Eu, na época, não sabia do que essa expressão tratava. Aliás, nunca soube… nem mesmo agora se você me perguntar. Pra dizer a verdade, não sabia nem mesmo o que era uma fuinha até fazer uma pesquisa no Google dia desses, quando recebi o livro “Uma fuinha sobrenatural se instalou no meu cérebro: e outros textos igualmente imbecis” do Douglas Domingues. Talvez os criadores do Google não imaginariam um uso tão pouco nobre da ferramenta — descobrir o que é uma fuinha —, mas o fato é que serviu para conectar uma memória quase apagada da minha infância com algo completamente novo.
Enfim, deixemos a fuinha (animal) de lado e vamos nos concentrar na fuinha do livro ou, pra ser mais preciso, no livro da fuinha (não o autor, mas o personagem que se instalou em seu cérebro).
O livro começa dizendo a que veio logo no início, com sua “desdedicatória”, mostrando a maestria do autor na arte da autodepreciação. Essa quebra de expectativa coloca o leitor num lugar especial. Explico: se o autor não leva a sério a sua obra nem tampouco a si próprio, não cabe a nós, leitores, fazermos isso. A partir desse momento, o livro ganha um outro sentido já que todas as expectativas foram por água abaixo.
Mas, atenção, isso não torna o livro vazio. Pelo contrário. Como bem nos ensina a turma do Monty Python, o nonsense não é exatamente a ausência de sentido, mas, talvez, a ausência do bom senso, ou como dizia um antigo professor de Filosofia que tive, é a ausência do senso comum. E, voltando aos Pythons, é o absurdo.
Também não vá ler este livro achando que encontrará um sentido metafísico oculto nas entrelinhas. Pode ser até que você encontre, mas será um mero acaso.

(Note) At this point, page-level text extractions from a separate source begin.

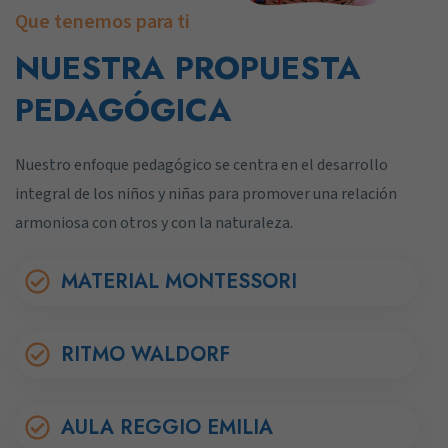
Que tenemos para ti
NUESTRA PROPUESTA
PEDAGÓGICA
Nuestro enfoque pedagógico se centra en el desarrollo
integral de los niños y niñas para promover una relación
armoniosa con otros y con la naturaleza.
MATERIAL MONTESSORI
RITMO WALDORF
AULA REGGIO EMILIA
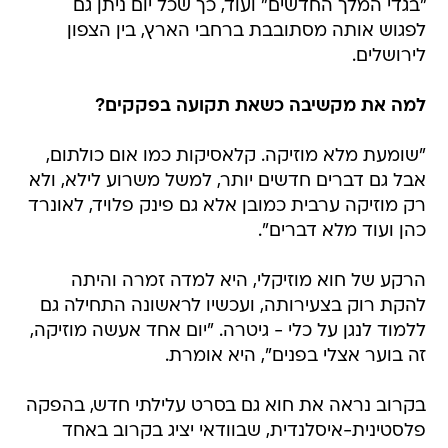
"בגדי המלך החדשים" ועוד, כך שכל יום ניתן גם
לפגוש אותה מסתובבת ברחבי הארץ, בין הצפון
לירושלים.
למה את מקשיבה כשאת תקועה בפקקים?
"שומעת מלא מוזיקה. קלאסיקות כמו אום כולתום,
אבל גם דברים חדשים יותר, למשל משרוע לילא, ולא
רק מוזיקה ערבית כמובן אלא גם פינק פלויד, לאונרד
כהן ועוד מלא דברים".
הרקע של חוא מוזיקלי, היא למדה זמרה והיתה
להקת רוק בצעירותה, ועכשיו לראשונה התחילה גם
ללמוד לנגן על כלי - גיטרה. "יום אחד אעשה מוזיקה,
זה בוער אצלי בפנים", היא אומרת.
בקרוב נראה את חוא גם בסרט עלילתי חדש, בהפקה
פלסטינית-איסלנדית, שבוודאי יציג בקרוב באחד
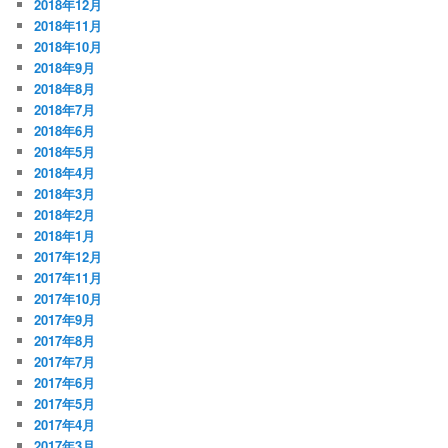
2018年12月
2018年11月
2018年10月
2018年9月
2018年8月
2018年7月
2018年6月
2018年5月
2018年4月
2018年3月
2018年2月
2018年1月
2017年12月
2017年11月
2017年10月
2017年9月
2017年8月
2017年7月
2017年6月
2017年5月
2017年4月
2017年3月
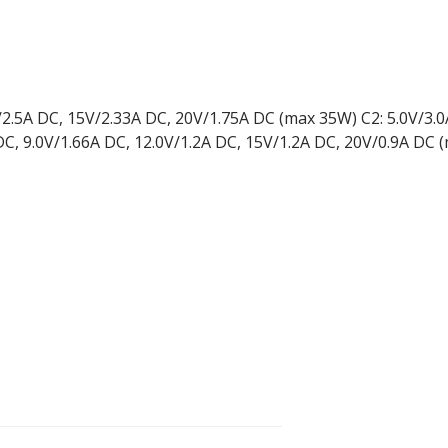
V/2.5A DC, 15V/2.33A DC, 20V/1.75A DC (max 35W) C2: 5.0V/3.
, 9.0V/1.66A DC, 12.0V/1.2A DC, 15V/1.2A DC, 20V/0.9A DC (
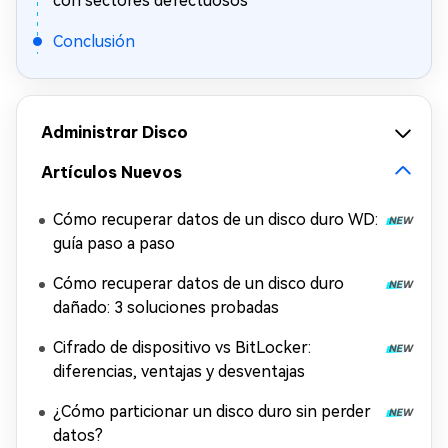
con sectores defectuosos
Conclusión
Administrar Disco
Artículos Nuevos
Cómo recuperar datos de un disco duro WD:
guía paso a paso
Cómo recuperar datos de un disco duro
dañado: 3 soluciones probadas
Cifrado de dispositivo vs BitLocker:
diferencias, ventajas y desventajas
¿Cómo particionar un disco duro sin perder
datos?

O fato é que “Uma fuinha sobrenatural se instalou no meu cérebro: e outros textos igualmente imbecis” é uma coletânea de textos que assombraram o autor ao longo dos últimos 20 anos e que insistiram em se tornar um livro, quase a despeito da vontade dele. Neste livro, você encontrará pequenas crônicas, reflexões (ou “histórias bestas”), jogos de palavras, memórias e até poesias. Tudo muito despretensioso, mas não menos interessante por conta disso. Leia sem expectativas, apenas divirta-se e identifique-se, se e quando possível.
Pra concluir, uma observação importante: o livro tem um defeito e uma qualidade. O defeito é que é curto e acaba muito rápido. Sua qualidade é que deixa um gosto de quero mais. Vale a leitura!
Só pra registro, uma fuinha é um primo do furão e da doninha. O bichinho não é natural da nossa fauna, mas talvez o seu nome seja tão popular por aqui pelo fato de ser comumente encontrado em Portugal (obrigado por isso, Wikipedia). Mas eu sei que, a essa altura do campeonato, isso não faz a menor diferença pra você.